Gender approach: Both women and men in targeted communities will be involved at each stage of the planning and rollout of the project. They will equally participate in digital literacy workshops covering the functionalities of the App, two-way communication systems and additional phone/smartphone features. These can have a high gender-transformative impact particularly on female-headed households. Men will also gain from targeted health and nutrition advice including breastfeeding practices and appropriate diets. Monitoring will include both qualitative data (a gender analysis will be conducted at the start of the project and focus group discussions with both female and male participants will be carried out throughout the project to understand specific impact) and quantitative data (sex- and age disaggregated data on App adoption will be provided).


Phase I: was funded by Child Investment Fund Foundation, for scientific evidence generation on the used techniques and its integration in a smartphone App.

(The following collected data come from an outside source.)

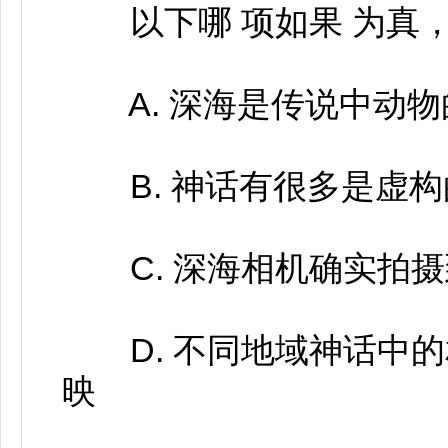
以下哪 项如果 为真，
A. 深海是传说中动物
B. 神话有很多是虚构
C. 深海相机确实拍摄
D. 不同地域神话中的
映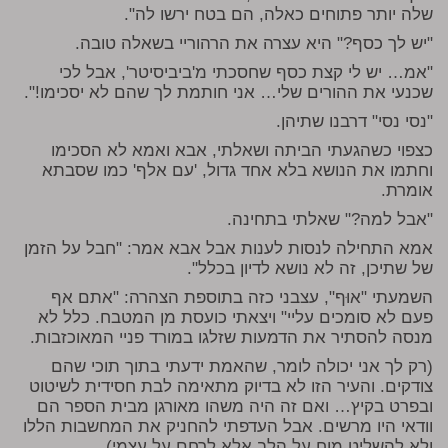
שלה יותר פתוחים כאלה, הם בטח ירשו לה".
"יש לך כסף?" היא עצרה את הרהוריי בשאלה טובה.
"אמ… יש לי קצת כסף שחסכתי מ'ביביסיטר', אבל לכי
שכנעי את ההורים שלי… אני חותמת לך שהם לא יסכימו!".
"נסי נסי" דרבנו שתיהן.
כצפוי כשהגעתי הביתה ושאלתי, אבא ואמא לא הסכימו
וחתמו את הנושא בלא אחד גדול, 'עם אלף' כמו שסבתא
אומרת.
"אבל למה?" שאלתי בתחינה.
אמא התחילה לנסות לענות אבל אבא אמר: "חבל על הזמן
של שתיכן, זה לא נושא לדיון בכלל".
השמעתי "אוּף", עצבני כזה בתוספת הצהרה: "אתם אף
פעם לא סומכים עליי" ויצאתי כועסת מן המטבח. כלל לא
מנסה להסתיר את הדמעות שזלגו במורד פניי המאוכזבות.
(רק לך אני יכולה לומר, שהאמת ידעתי בתוך תוכי שהם
צודקים. והעיר הזו לא בדיוק מתאימה לבת חסידית לשיטוט
ובפרט בקיץ… ואם זה היה משהו מאורגן מבית הספר הם
וודאי היו מרשים. אבל העדפתי להחניק את המחשבות הללו
ולא להשליט מוח על הלב אלא לרחם על עצמי).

Phase II: is being funded by WFP and Grand Challenges Canada for implementation in Senegal.


Started: October 2015
Implementation: October 2015-June 2017
Results expected: Publication of results expected in Summer 2018

CONTACT: Laura Medialdea, Principal Investigator of SAM Photo Diagnosis App® Project, Research Expert, Technical Department, ACF-Spain,

INTERVENTION AREA: Senegal and others (under discussion)


Phase I and II

Complutense University of Madrid, Spain: UCM faculty conducts research with far reaching impacts. Here exist many opportunities to collaborate and work in state of the art facilities with abundant resources. The present project accounts with the collaboration of two research groups: EPINUT (anthropometry and nutrition) and HumLog (statistics and mathematical models applied to humanitarian contexts).

Université Cheick Anta Diop, Dakar, Senegal:  The UCAD research system is structured around a Research Department, which is the pilot body, a Scientific Advisory Board, the Cooperation Department, the Intellectual Property Department and the Valuation Department. results of the research, and the Research Ethics Committee.

Tyris Software S.L.: Tyris Software is a leading tech company that provides innovative solutions in the fields of Image Processing, Machine Learning, Virtual and Augmented Reality, focused on mobile development. They gather wide experience in R&D having collaborated with Spanish universities (UPV, UV) and research centers (CSIC, Hospital La Fe) among others.


Phase II

WFP: WFP’s mobile Vulnerability Analysis and Mapping project uses mobile technology to remotely monitor household food security and nutrition, and food market-related trends in real-time, providing high-frequency operationally relevant data to support humanitarian decision-making.